A classic by Bill Bonner
Neil Barofsky, the
federal employee in charge of auditing the TARP program, says the "U.S. is
pretty f**ked." The Huffington Post reports that he is not
the first to resort to the F-word to describe Americans' situation:
Christina Romer... the former chair of President Obama's Council of Economic Advisers, told Bill Maher last year that the U.S. was "pretty darned f**ked" on the night that Standard and Poor's downgraded the country's credit rating.
Another Washington
official known for his testy language? None other than Tim "I have been
the most f**king transparent secretary of the Treasury in this country's entire
f**king history!" Geithner.
Yesterday, we
found out that whatever it takes to bring about a real f**king recovery... with
real f**king growth... and real f**king prosperity... central banks don't have
it.
All they have is
the ability to manipulate the credit market... and print more money. If that's
all it took to make people wealthy, Zimbabweans would be the wealthiest f**king
people on Earth, followed by the f**king Argentines.
And now we
discover that, despite f**king Herculean efforts on the part of central
bankers, more and more of the world economy is nevertheless still f**ked.
Central banks
doubled their f**king assets (and the foundation of the world's money supply)
in just four short years. The Bank of England was particularly energetic.
It tripled its f**king assets. But the recession in Britain
continues. And in the U.S., another f**king recession may be here already. If
not, it's probably right around the f**king corner.
McDonald's sales
are at a two-year low. If you can't afford a f**king Big Mac, what can you
afford? Economist David Rosenberg, at Gluskin Sheff, says export orders are
collapsing too. The last two times this happened, we were in a f**king
recession. From Bloomberg:
Exports appear to be collapsing around the world.
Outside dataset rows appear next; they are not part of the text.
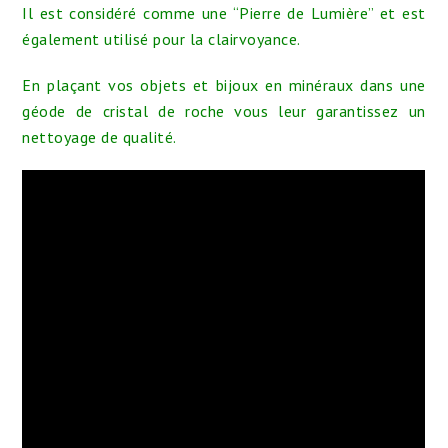
Il est considéré comme une “Pierre de Lumière” et est
également utilisé pour la clairvoyance.
En plaçant vos objets et bijoux en minéraux dans une
géode de cristal de roche vous leur garantissez un
nettoyage de qualité.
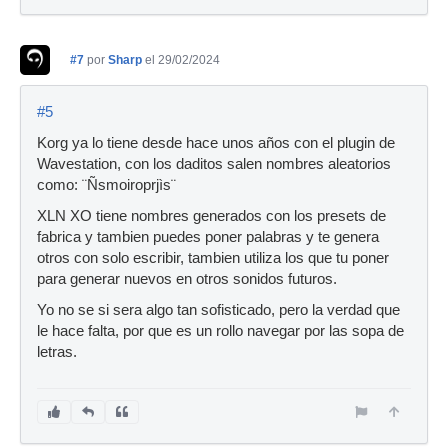
#7
por
Sharp
el 29/02/2024
#5
Korg ya lo tiene desde hace unos años con el plugin de
Wavestation, con los daditos salen nombres aleatorios
como: ¨Ñsmoiroprjìs¨
XLN XO tiene nombres generados con los presets de
fabrica y tambien puedes poner palabras y te genera
otros con solo escribir, tambien utiliza los que tu poner
para generar nuevos en otros sonidos futuros.
Yo no se si sera algo tan sofisticado, pero la verdad que
le hace falta, por que es un rollo navegar por las sopa de
letras.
Data out of Germany this morning showed exports falling 1.9%, and South Korea, the canary in the coal mine, has seen exports crumble.
Now, Gluskin
Sheff's David Rosenberg writes that soon we'll find "that the U.S. prints
a negative-GDP reading on the back of a negative export shock that does not
appear to be in any forecast."
He writes that 70%
of real GDP growth since the "recovery" began three years ago has
come from export volumes and inventory investment.
In fact, Rosenberg
points out that there is an 81% correlation between annual growth in U.S.
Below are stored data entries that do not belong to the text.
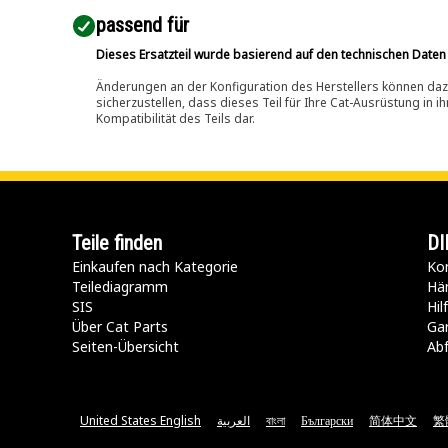
passend für​
Dieses Ersatzteil wurde basierend auf den technischen Daten
Änderungen an der Konfiguration des Herstellers können dazu
sicherzustellen, dass dieses Teil für Ihre Cat-Ausrüstung in 
Kompatibilität des Teils dar.
Teile finden
DI
Einkaufen nach Kategorie
Kon
Teilediagramm
Hä
SIS
Hi
Über Cat Parts
Ga
Seiten-Übersicht
Abf
United States English
العربية
বাংলা
Български
简体中文
繁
exports and ISM new orders, and that this level of new export orders coincided
with the last two recessions.
And yesterday came
the official announcement that France, too, is in a f**king recession.
"France is
f**ked," said a friend at dinner last night.
"Everything
is rigged... and re-rigged. France's Socialist president, Francois Hollande, is
a rich man. He has three houses on the Cote d'Azur. But he claims to hate the
rich. And gets votes by promising to punish rich people with higher taxes.
"They're
already doubling the wealth tax. And now they're putting the income tax up to
75%. Of course, it doesn't really matter. It applies only to people earning
more than a million a year. And hardly anybody earns that kind of money in
France. If you're going to earn that much, you go somewhere else.
"So they say
it's mostly symbolic. But symbolic of what? It's a symbol of a stupid,
hypocritical government... that pretends that it can treat people who create
wealth as though they were milk cows. It squeezes them dry... and then kicks
them in the ass.
"And you know
what? I can do something symbolic too. I can leave France."
Which is why
France is f**ked. People with any gumption leave. They can move to London. They
can move to Geneva. They can move to Brussels. They can live well in any of
those cities.
Another guest at
last night's dinner party was a farmer:
"I went to a
meeting hosted by our regional farm bureau last week. They were explaining to
us all of the wonderful things they are doing for us. They had a PowerPoint
presentation... with great photos of them at work... showing all of the
resources we had to work with.
"What they
didn't bother to talk about was how costly all of their 'help' has become. In
Europe, there are now five bureaucrats working in some area of agricultural
administration for every one farmer. And these people increase a farmer's
workload. Now I spend half of my time filling out the forms that these people
require... or being inspected... or complying with some new rule or regulation.
"So when they
got to the end of the presentation, they asked if there were any questions. I
stood up. I said, 'I'd like to make a proposal. Since there are now five administrative
people in the agricultural sector for every farmer... and since every farmer
must spend half of his time dealing with the admin people... I propose that
each farmer be given one paper pusher to work for him exclusively. That paper
pusher's job will be to push the papers back to the other paper pushers.
"'You can
plainly see the advantage of such a system. It will cost nothing. No jobs will
be lost. And it will free farmers from doing things that aren't productive. In
theory, it should double a farmer's productivity. So everyone will be better
off.'
"The guy from
the farm bureau just muttered something, and then they closed the
meeting."
Our friend did not
say so. But farmers are f**ked by the f**king farm bureaucracy.
But so what? We're
all f**ked, because whatever the f**king central bankers have got, it ain't
f**king enough to bring about real f**king growth in the real f**king economy.
And as we saw
yesterday, the central bankers and central planners are the ones who f**ked up
the economy in the first place. And now the only thing that would bring real
growth is the very thing they refuse to do: Stop f**king with it!